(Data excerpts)
:::

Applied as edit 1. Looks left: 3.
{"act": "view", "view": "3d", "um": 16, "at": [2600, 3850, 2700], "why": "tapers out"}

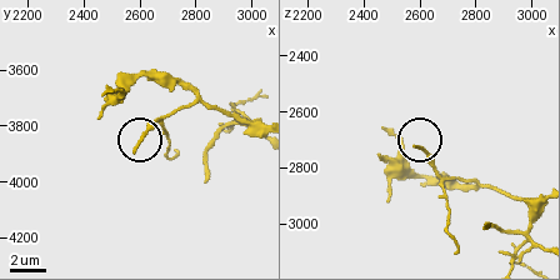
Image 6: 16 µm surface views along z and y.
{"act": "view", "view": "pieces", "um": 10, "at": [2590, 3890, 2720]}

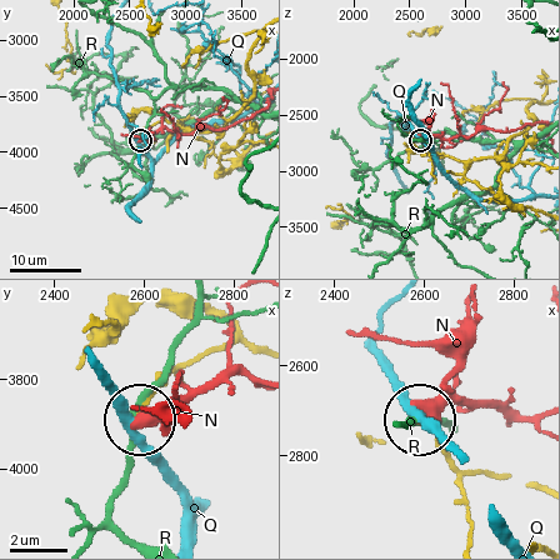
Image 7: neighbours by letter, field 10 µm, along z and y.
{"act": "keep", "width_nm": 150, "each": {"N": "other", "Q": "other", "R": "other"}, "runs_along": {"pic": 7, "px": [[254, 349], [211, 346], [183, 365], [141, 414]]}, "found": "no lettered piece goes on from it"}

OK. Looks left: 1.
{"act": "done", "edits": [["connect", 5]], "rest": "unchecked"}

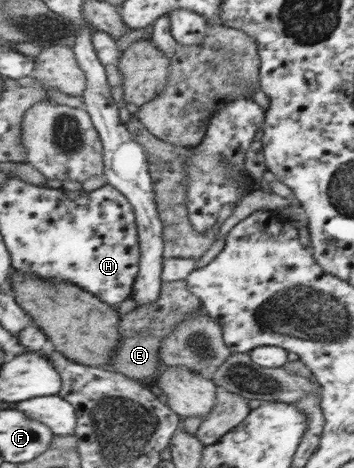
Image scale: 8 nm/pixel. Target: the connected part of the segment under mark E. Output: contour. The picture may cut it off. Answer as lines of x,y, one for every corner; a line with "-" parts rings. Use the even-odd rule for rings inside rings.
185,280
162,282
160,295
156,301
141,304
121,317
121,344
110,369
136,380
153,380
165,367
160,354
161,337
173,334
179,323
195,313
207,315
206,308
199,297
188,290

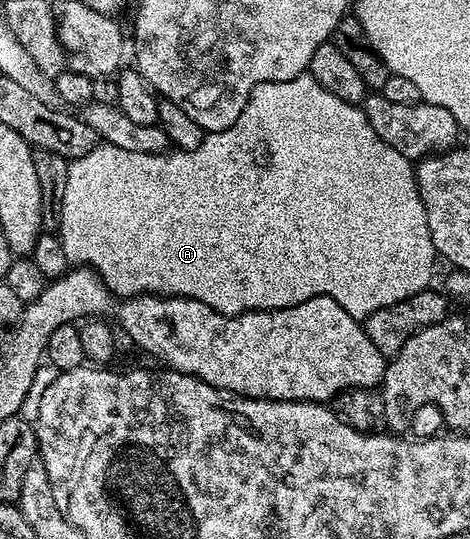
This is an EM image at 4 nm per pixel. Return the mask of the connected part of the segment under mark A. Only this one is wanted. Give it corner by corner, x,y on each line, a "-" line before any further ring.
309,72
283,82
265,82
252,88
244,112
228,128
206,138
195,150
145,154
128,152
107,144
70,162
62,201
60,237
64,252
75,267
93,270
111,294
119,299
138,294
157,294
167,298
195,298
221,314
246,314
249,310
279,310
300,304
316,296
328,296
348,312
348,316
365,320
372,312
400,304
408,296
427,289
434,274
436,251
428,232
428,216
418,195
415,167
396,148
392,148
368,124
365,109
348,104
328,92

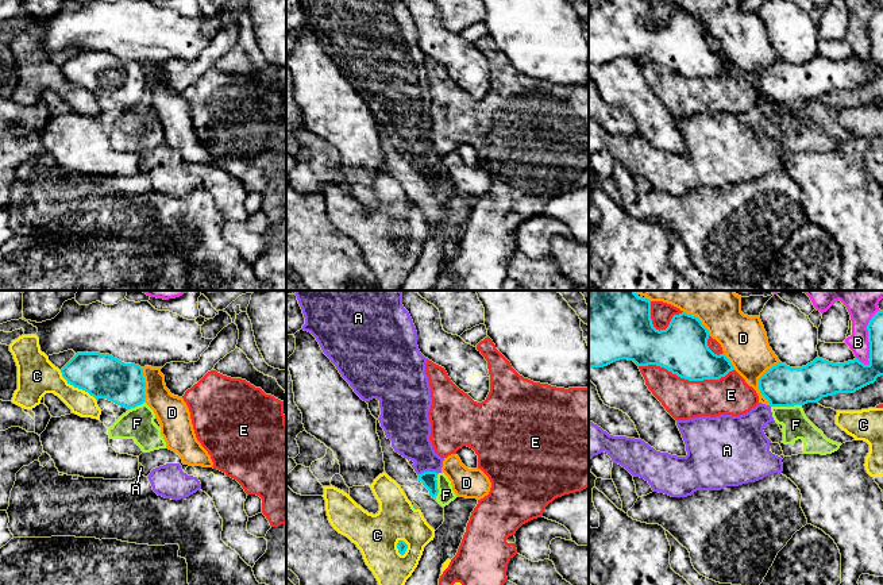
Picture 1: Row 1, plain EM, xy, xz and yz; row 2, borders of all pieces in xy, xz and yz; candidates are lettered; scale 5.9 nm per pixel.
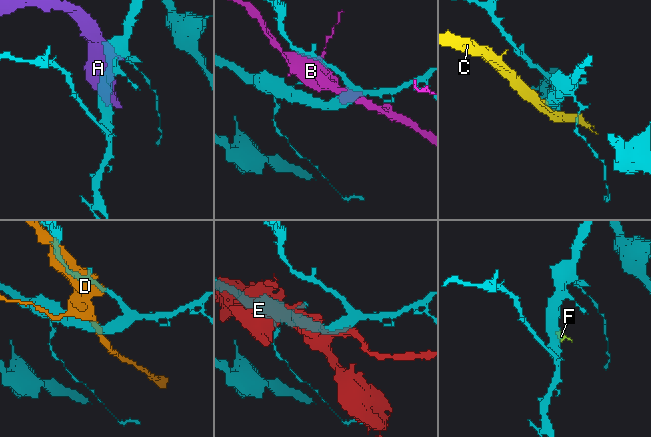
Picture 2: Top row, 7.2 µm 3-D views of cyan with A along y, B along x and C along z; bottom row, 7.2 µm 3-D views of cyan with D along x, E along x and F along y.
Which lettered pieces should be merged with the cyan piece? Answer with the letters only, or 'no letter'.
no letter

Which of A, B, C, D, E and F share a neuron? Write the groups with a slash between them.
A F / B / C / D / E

:::

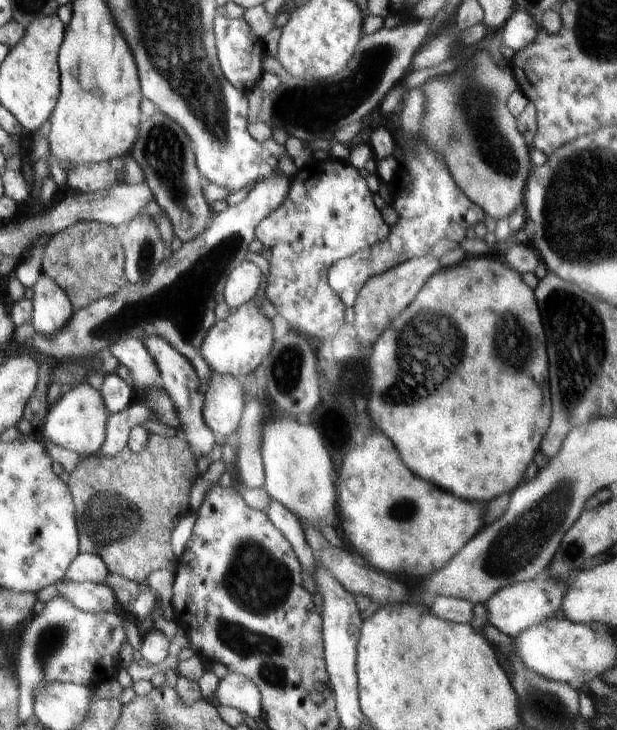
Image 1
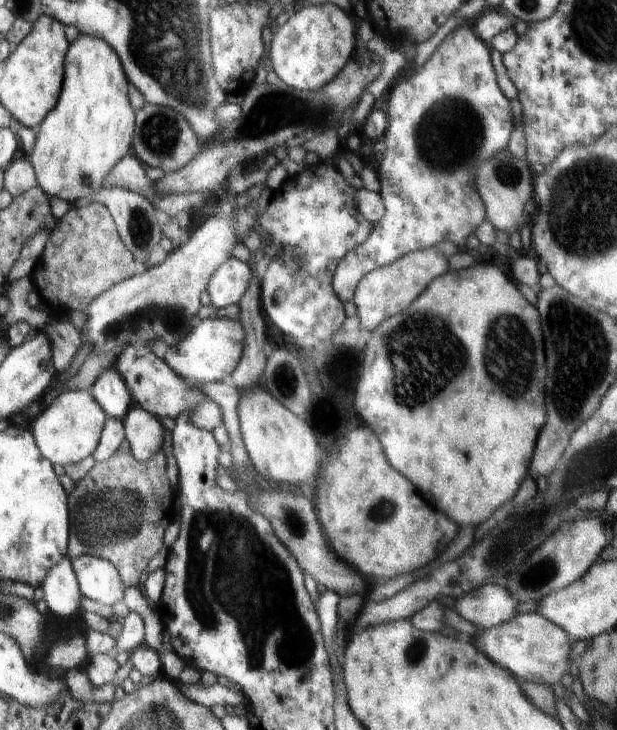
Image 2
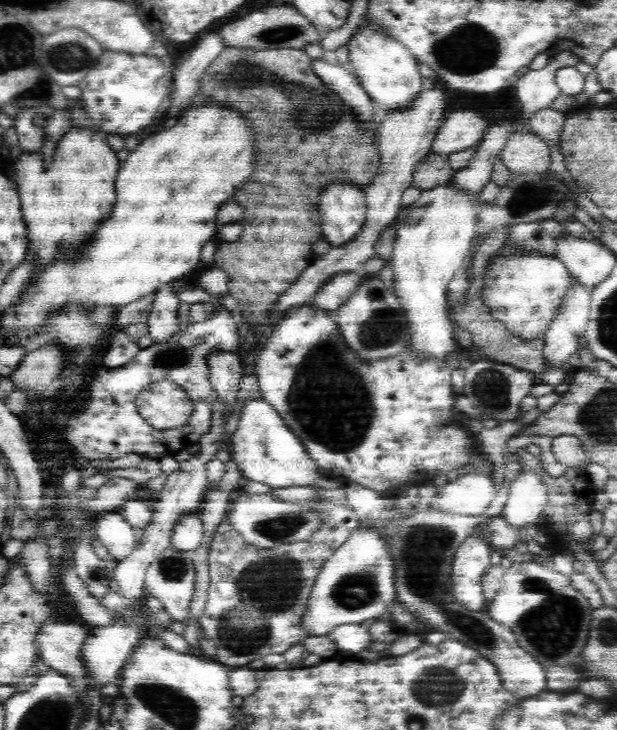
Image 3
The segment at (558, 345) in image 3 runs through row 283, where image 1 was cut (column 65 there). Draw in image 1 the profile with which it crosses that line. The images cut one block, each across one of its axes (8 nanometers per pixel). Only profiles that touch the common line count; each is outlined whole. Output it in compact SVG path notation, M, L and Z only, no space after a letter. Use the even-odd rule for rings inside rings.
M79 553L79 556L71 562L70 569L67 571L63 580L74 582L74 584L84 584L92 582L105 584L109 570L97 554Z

:::

WHAT TO WORK ON: For the entries above, print exactly the lines between the one with "Picture 1: Row" and the one with "Picture 2: Top", inclusive, with no pictures.

ANSWER BOX:
Picture 1: Row 1, plain EM, xy, xz and yz; row 2, borders of all pieces in xy, xz and yz; candidates are lettered; scale 5.9 nm per pixel.
Picture 2: Top row, 7.2 µm 3-D views of cyan with A along y, B along x and C along z; bottom row, 7.2 µm 3-D views of cyan with D along x, E along x and F along y.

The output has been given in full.